I love love love 'Lo  I'm wondering what Vincent would look like with such a cut, I want him super short for his next cut! I love 'Lo's nose!  Just working my my boyfriend to get him to agree


----------



## lady amanda (Nov 26, 2010)

hahah, not sure the kids would like being in a box. or you for that matter...but if you ever wanted to come for a visit you are more than welcome...Whitby is pretty...it is smaller than Toronto, but Toronto is close by for site seeing...Whitby has lots of nice places to walk....and down by lake ontario too.

That is too bad about the job thing!! we don't have many jobs here either right now...which is tough since Hubby is looking again. he is in a fast paced industry that is always changing and has more politics than one can handle for very long. 

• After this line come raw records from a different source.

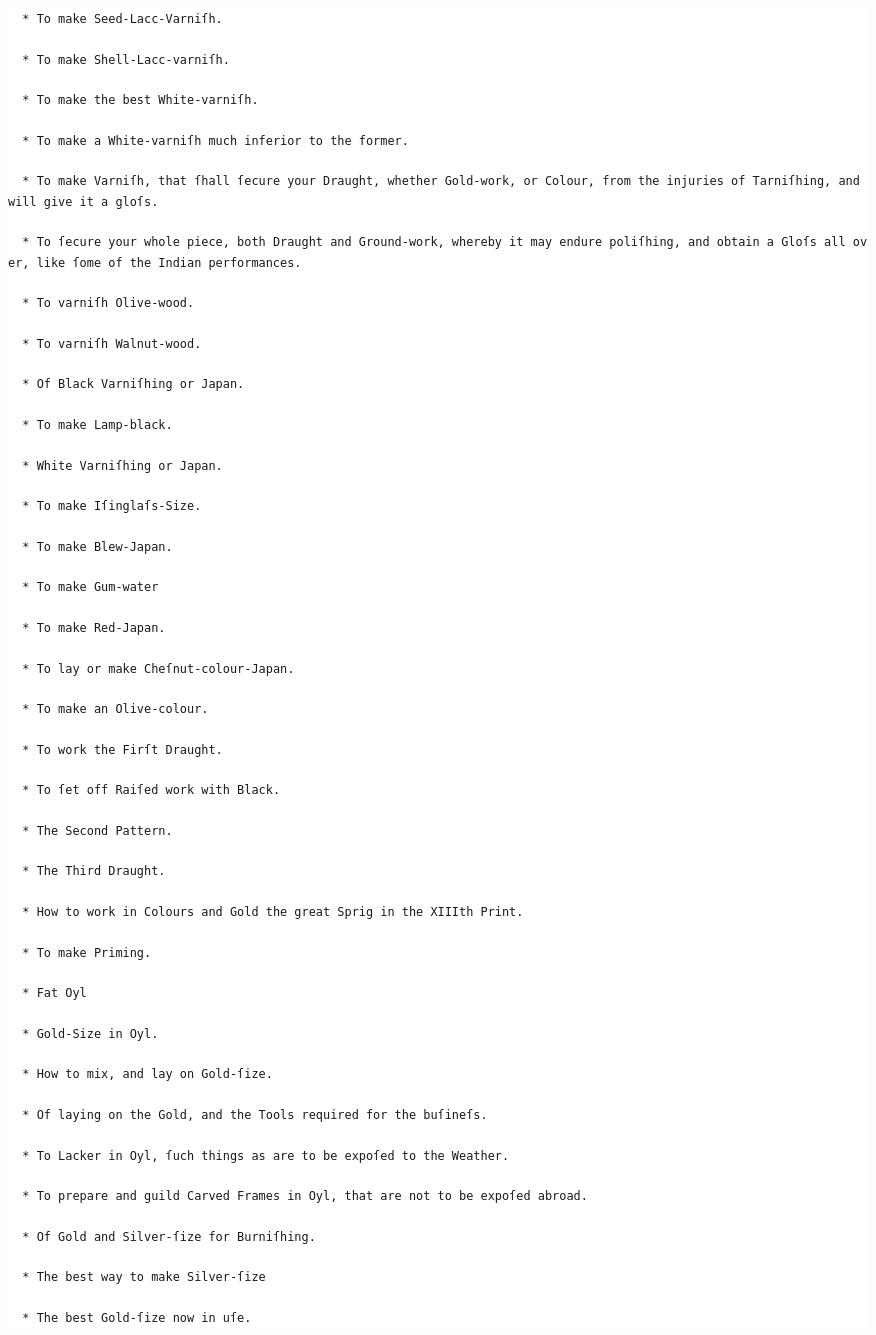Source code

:       * To make Seed-Lacc-Varniſh.

      * To make Shell-Lacc-varniſh.

      * To make the best White-varniſh.

      * To make a White-varniſh much inferior to the former.

      * To make Varniſh, that ſhall ſecure your Draught, whether Gold-work, or Colour, from the injuries of Tarniſhing, and will give it a gloſs.

      * To ſecure your whole piece, both Draught and Ground-work, whereby it may endure poliſhing, and obtain a Gloſs all over, like ſome of the Indian performances.

      * To varniſh Olive-wood.

      * To varniſh Walnut-wood.

      * Of Black Varniſhing or Japan.

      * To make Lamp-black.

      * White Varniſhing or Japan.

      * To make Iſinglaſs-Size.

      * To make Blew-Japan.

      * To make Gum-water

      * To make Red-Japan.

      * To lay or make Cheſnut-colour-Japan.

      * To make an Olive-colour.

      * To work the Firſt Draught.

      * To ſet off Raiſed work with Black.

      * The Second Pattern.

      * The Third Draught.

      * How to work in Colours and Gold the great Sprig in the XIIIth Print.

      * To make Priming.

      * Fat Oyl

      * Gold-Size in Oyl.

      * How to mix, and lay on Gold-ſize.

      * Of laying on the Gold, and the Tools required for the buſineſs.

      * To Lacker in Oyl, ſuch things as are to be expoſed to the Weather.

      * To prepare and guild Carved Frames in Oyl, that are not to be expoſed abroad.

      * Of Gold and Silver-ſize for Burniſhing.

      * The best way to make Silver-ſize

      * The best Gold-ſize now in uſe.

Doggy related job would be perfect for you...what about stopping by a grooming salon to see if they need someone just to help with some of the cleaning tasks?? then maybe you could work your way up.


----------



## Enneirda. (Mar 5, 2010)

@Ruth. He would look really cool in it I think!  Mains and mohawks are awesome. Now you might want to think hard about a shaved face, depending on his muzzle. Often times a more thicker (cocker like) muzzle looks a touch odd shaved lol. 'Lo's muzzle is quite thin and looks like a chinese cresteds.

@Mo. ...boxes _aren't_ comfy? *hum* Ok, I'll give you that. You know, this is gonna sound quite dumb, but I had no clue you were in canada. Yeah, it's in your facts right beside your name, I know, but... I hadn't looked or something lol. I adore canada of late, ever sense I got a pinpal who lives there and posts pictures and tells me about it. I think I might be in love with lake Louise after two pictures in fact.

Now, the problem is, I have no car. Or money. So, while I'd really love to drive right up there, I can't. Yet! If you're actually serious, when I have a car, I'd be thrilled to take you up on that. It'd be a blast to meet you and lady, and my kids adore road trips. Though a 26 hour road trip would be in a whole nother league!

Good luck to the hubby!  I've asked the local grooming shops, and they have all the help they need. The local pet smart and co are looking for a person for the main pet area, as well as a trainer, so I'll be signing up for both or those and hoping.


----------



## lady amanda (Nov 26, 2010)

Good luck to you too!!! I hope you get the Job at Petsmart!! would you be able to keep it when College starts up again??
For sure you could come!! why not! Lady love other dogs..and your kids would tucker her out!! 

Well I live really really far from Lake Louise...but I it is supposed to be spectacular there! really gorgeous.
if you want to research my area...look into Toronto, then I live just outside of it in a town called Whitby. not as gorgeous as Lake Louise...but I love it.


----------



## Enneirda. (Mar 5, 2010)

I'd hope so!  They do have part time jobs available too, so I think they'd be able to work with my three half days for college pretty easily.

Sounds grand. 

I've looked into Toronto some, it looks lovely! How is canada for you? Would you recommend it?


----------